■ **What you are asked to do**
The lines to copy are those in the listing below that contain the word "article".
# # # #
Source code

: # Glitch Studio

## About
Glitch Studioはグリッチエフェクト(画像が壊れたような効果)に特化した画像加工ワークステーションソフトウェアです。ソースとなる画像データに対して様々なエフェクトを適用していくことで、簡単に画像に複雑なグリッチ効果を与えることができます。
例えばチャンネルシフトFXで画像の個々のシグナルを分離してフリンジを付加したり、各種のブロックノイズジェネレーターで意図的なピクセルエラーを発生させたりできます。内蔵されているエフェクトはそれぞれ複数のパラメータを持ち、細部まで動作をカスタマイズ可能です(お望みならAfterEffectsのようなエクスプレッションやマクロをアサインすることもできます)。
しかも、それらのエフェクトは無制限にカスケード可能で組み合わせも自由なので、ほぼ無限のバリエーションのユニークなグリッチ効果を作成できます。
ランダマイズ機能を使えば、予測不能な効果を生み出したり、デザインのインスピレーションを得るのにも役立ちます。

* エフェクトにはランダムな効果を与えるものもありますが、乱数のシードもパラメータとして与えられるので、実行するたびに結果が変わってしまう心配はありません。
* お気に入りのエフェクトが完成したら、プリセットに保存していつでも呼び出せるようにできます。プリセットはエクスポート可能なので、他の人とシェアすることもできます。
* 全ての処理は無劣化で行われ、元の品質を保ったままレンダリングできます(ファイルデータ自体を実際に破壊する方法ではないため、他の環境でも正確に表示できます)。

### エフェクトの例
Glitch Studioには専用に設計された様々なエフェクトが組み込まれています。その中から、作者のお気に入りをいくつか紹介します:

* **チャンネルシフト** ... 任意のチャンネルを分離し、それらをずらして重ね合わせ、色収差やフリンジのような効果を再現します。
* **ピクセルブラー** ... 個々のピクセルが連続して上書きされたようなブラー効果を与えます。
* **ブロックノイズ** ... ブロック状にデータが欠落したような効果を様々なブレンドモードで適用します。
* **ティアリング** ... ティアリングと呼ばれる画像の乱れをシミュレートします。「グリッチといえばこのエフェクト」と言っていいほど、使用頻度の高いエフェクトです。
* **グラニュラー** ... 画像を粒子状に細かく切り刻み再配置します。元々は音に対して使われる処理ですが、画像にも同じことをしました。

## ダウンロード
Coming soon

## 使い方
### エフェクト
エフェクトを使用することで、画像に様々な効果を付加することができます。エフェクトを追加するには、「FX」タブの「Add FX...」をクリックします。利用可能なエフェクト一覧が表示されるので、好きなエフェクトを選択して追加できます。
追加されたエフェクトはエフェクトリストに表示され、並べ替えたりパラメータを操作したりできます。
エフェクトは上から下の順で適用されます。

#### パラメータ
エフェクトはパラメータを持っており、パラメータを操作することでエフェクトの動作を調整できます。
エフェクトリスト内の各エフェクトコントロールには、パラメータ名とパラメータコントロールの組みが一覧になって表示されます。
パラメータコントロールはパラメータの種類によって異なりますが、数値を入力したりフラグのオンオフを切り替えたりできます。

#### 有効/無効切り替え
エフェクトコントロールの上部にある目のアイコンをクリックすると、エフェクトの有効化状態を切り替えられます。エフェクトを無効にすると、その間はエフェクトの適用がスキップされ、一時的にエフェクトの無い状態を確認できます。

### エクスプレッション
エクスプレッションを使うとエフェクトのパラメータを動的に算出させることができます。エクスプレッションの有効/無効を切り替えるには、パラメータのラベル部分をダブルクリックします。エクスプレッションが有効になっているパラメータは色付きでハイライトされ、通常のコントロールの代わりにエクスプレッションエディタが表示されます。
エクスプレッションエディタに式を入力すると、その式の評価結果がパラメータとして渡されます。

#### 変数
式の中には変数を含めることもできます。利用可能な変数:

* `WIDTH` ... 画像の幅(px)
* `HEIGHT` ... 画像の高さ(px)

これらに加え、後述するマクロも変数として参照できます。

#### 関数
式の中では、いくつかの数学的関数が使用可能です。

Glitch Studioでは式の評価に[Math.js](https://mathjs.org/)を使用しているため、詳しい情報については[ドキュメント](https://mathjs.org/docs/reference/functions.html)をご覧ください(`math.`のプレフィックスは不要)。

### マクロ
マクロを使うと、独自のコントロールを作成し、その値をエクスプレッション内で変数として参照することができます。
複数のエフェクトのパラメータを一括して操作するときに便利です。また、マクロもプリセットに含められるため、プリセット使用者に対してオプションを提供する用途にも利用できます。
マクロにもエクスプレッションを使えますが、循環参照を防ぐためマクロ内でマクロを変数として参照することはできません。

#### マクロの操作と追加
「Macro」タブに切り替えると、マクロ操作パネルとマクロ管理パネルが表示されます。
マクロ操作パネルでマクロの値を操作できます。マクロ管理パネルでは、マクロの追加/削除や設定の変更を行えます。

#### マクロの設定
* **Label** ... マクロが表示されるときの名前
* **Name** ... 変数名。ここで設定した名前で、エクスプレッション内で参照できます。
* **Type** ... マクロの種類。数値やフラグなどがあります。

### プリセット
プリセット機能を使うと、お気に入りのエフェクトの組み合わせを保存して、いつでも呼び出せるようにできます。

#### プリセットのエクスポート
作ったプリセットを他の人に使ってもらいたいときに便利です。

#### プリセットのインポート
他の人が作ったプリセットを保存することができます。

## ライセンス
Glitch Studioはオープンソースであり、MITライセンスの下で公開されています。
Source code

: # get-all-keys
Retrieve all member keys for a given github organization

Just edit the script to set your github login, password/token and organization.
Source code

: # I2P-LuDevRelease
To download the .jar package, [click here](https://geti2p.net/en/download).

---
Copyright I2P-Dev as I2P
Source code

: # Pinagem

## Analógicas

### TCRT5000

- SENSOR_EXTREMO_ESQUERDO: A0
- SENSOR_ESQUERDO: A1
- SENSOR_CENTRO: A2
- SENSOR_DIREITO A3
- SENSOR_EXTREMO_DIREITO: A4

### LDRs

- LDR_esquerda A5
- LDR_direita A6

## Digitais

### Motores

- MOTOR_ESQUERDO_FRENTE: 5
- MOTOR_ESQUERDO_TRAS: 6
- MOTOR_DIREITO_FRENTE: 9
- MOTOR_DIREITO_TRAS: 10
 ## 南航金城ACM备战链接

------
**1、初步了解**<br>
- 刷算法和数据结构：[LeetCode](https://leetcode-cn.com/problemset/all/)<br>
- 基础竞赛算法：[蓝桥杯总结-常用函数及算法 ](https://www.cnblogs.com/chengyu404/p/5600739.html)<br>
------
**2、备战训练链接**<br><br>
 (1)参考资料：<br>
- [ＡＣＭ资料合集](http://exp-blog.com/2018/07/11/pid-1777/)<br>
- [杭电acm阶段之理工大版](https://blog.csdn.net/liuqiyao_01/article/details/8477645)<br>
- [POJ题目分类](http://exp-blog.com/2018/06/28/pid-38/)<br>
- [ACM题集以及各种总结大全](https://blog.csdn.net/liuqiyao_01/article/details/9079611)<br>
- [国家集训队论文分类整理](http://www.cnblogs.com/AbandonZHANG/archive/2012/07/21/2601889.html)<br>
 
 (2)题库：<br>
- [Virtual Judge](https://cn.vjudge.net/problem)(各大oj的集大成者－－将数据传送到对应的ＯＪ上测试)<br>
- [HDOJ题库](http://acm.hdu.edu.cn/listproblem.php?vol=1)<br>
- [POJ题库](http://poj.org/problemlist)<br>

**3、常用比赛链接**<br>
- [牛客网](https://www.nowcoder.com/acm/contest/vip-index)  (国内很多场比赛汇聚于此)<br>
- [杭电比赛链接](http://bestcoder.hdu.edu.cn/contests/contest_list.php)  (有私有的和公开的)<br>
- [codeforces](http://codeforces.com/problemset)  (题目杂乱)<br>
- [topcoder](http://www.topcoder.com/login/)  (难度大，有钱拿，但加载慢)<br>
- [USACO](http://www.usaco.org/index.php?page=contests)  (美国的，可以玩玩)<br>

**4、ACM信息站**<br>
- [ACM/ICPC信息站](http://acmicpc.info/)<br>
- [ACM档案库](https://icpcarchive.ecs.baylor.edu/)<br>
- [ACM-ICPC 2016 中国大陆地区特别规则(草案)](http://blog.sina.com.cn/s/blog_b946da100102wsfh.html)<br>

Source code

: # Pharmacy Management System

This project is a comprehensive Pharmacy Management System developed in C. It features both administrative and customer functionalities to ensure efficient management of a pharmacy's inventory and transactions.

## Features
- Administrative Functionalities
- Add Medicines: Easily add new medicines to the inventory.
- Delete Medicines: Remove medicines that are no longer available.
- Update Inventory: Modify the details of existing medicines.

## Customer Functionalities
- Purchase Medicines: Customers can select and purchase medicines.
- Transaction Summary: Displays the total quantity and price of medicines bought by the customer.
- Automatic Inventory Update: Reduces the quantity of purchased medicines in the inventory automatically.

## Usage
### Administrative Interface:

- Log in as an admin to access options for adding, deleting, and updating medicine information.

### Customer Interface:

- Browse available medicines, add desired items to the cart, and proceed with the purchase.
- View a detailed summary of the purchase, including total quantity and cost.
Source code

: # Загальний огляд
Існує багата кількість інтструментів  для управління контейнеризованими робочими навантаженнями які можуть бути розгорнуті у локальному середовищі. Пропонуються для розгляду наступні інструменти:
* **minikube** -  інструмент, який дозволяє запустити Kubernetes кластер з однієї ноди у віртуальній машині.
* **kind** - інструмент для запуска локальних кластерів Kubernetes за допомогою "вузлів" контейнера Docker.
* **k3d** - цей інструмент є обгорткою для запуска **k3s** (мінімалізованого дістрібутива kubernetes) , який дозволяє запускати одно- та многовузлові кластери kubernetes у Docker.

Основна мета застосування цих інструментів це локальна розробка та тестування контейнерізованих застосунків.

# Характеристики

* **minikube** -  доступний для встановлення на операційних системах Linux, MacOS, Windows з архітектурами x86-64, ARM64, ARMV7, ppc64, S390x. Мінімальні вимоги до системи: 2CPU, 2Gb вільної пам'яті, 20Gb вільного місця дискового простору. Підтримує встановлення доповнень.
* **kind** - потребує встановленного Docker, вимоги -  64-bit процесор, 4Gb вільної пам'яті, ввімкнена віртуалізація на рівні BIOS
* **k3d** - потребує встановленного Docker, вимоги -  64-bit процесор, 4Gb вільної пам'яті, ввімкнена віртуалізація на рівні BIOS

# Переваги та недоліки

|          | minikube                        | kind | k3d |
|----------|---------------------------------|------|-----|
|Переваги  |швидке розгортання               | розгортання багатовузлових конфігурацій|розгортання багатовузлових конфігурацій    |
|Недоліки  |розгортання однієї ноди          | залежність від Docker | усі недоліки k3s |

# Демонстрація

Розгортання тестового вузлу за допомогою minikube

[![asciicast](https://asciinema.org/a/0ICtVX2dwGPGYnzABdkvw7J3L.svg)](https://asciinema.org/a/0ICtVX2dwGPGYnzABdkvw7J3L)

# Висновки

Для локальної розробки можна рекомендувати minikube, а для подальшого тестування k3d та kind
# # # #
■ **Exercise response**
- [杭电acm阶段之理工大版](https://blog.csdn.net/liuqiyao_01/article/details/8477645)<br>
- [ACM题集以及各种总结大全](https://blog.csdn.net/liuqiyao_01/article/details/9079611)<br>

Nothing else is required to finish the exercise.